Monday, July 21, 2014


SPOILER ALERT: I'm not saying anything here that you haven't read in a million other blogs and posts.  But writing it out helps me deal with it. So this one is really for me.

I knew when we made aliyah that we would be living in a country where everything revolves around the army.

After all, everyone serves (well, almost everyone, but that's a topic for another writer, not me) in some capacity.  Every single man and woman I see here in Modiin has served in the army, and every single boy and girl I see will do the same.

In our everyday life - post office, mall, grocery - we see soldiers with their rifles slung across their backs doing everyday things. They are handsome/beautiful, strong, and my heart melts because they are our Jewish boys and girls.  Our children.  Babies.  Going off to defend our country, to be trained to kill if need be, but also to be full of mercy and caring.  Show me a picture of a soldier putting on tefillin and I weep. It is possibly the most beautiful thing I've ever seen.

And then they get sent off to battle sites.  And then they die. 

I see the faces of their parents and siblings and grandparents at the funerals of these young heroes and I can't even find a word for what it makes me feel.

We in Modiin have only experienced three sirens so far, and I thought I handled them well.  We even took a "selfie" in the safe room.  We heard the boom overhead, and knew that a rocket had been intercepted by our Iron Dome.

That was last week when it was just a rocket war.  Now it's a ground war.  And the battle site is about a 1.5 hour drive from my house.  Now I literally jump at strange sounds, and think every whine of a truck coming down the street is a siren.  I can't imagine feeling at ease ever again.
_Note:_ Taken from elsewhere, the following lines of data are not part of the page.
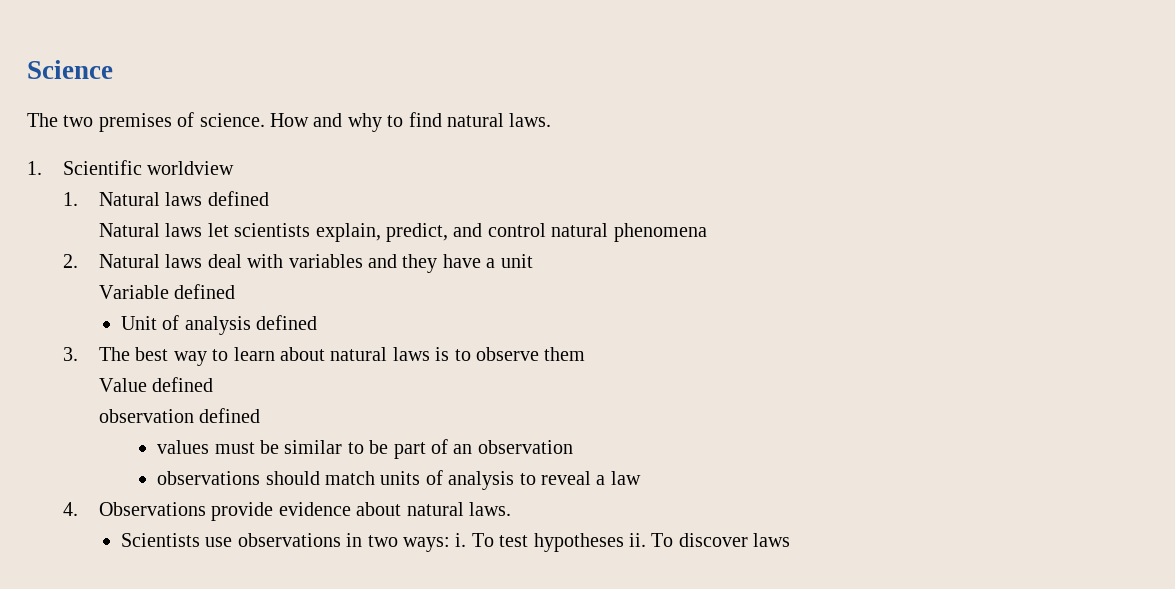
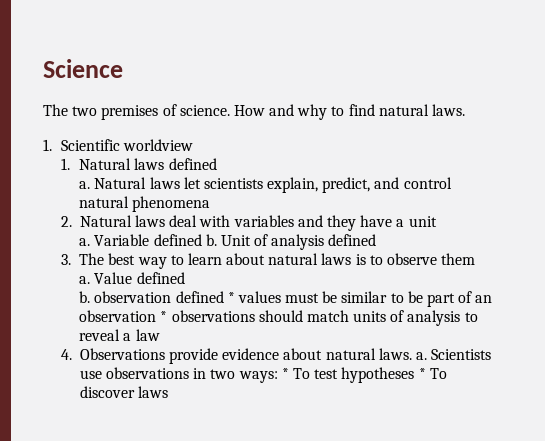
(269, 198) none -> [79,181,91,189] a.
(533, 261) none -> [79,238,91,246] a.
(236, 291) // -> [205,234,217,246] b.
(586, 354) none -> [79,276,91,284] a.
(214, 384) none -> [79,291,91,303] b.
(261, 415) // -> [227,292,235,303] *
(573, 447) // -> [160,311,168,322] *
(512, 509) // -> [415,352,427,360] a.
[455,533,467,547] i. -> [281,368,289,379] *
[629,533,647,547] ii. -> [418,368,426,379] *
In America, "war" was a foreign idea to me - it was always somewhere else, and being fought by soldiers whom I admired but had no connection with.   Only those who enlisted voluntarily would fight, and it was rare that that was someone from my circle of acquaintances and family.

Here it's all not just people you know and see - it's your family.  Every face of a soldier killed in action could be the face of my child or grandchild.  You can't help but feel it.  It is in the family and it is raw, but raw is OK.  Raw is real.  It is not a game, it is not over there, it is right here.

Tuesday, July 1, 2014

Come Home

The past almost three weeks has been something I never could have imagined.  Living here, seeing the pain on the face of every single person you come across in your daily life, the agony grew and grew.

And now, they are buried. Three boys gone, three families devastated, an entire country in mourning.

All we wanted was for them to come home.
There is apparently a phrase "Aliyah snob."  Meaning someone who has made aliyah and then throws it around among non-Olim, acting all superior about how they've "done it" and "you should too."

Well, you can call me what you like but here is my lesson from the past 19 days:  Please, please - come home.

Yes, I only made aliyah because my kids did.  Yes, we came when we, unfortunately, no longer had aging parents to take care of.  Yes, yes, yes.

But do you know what?  

We only realize now that the whole time we were living in Baltimore we could have been living a real life here.  Once we became Israelis, once we begain to live here and got our Israeli IDs and became a part of our homeland in the real sense, we realized that THIS was the life we had always been looking for.  It was here all along and we found every reason in the world not to come here.

So, let me just say this - THIS is the life you are looking for.  It is not "full of meaning" - it IS meaning.  I'm sure I'm not saying this very well, but our lives are so different now - our souls are so different - that I almost feel that if I don't share this I'm not fulfilling some task that I need to do.

So please. Please come home. Come live where you are meant to live, in the way you are meant to live, in the place Hashem gave us to live.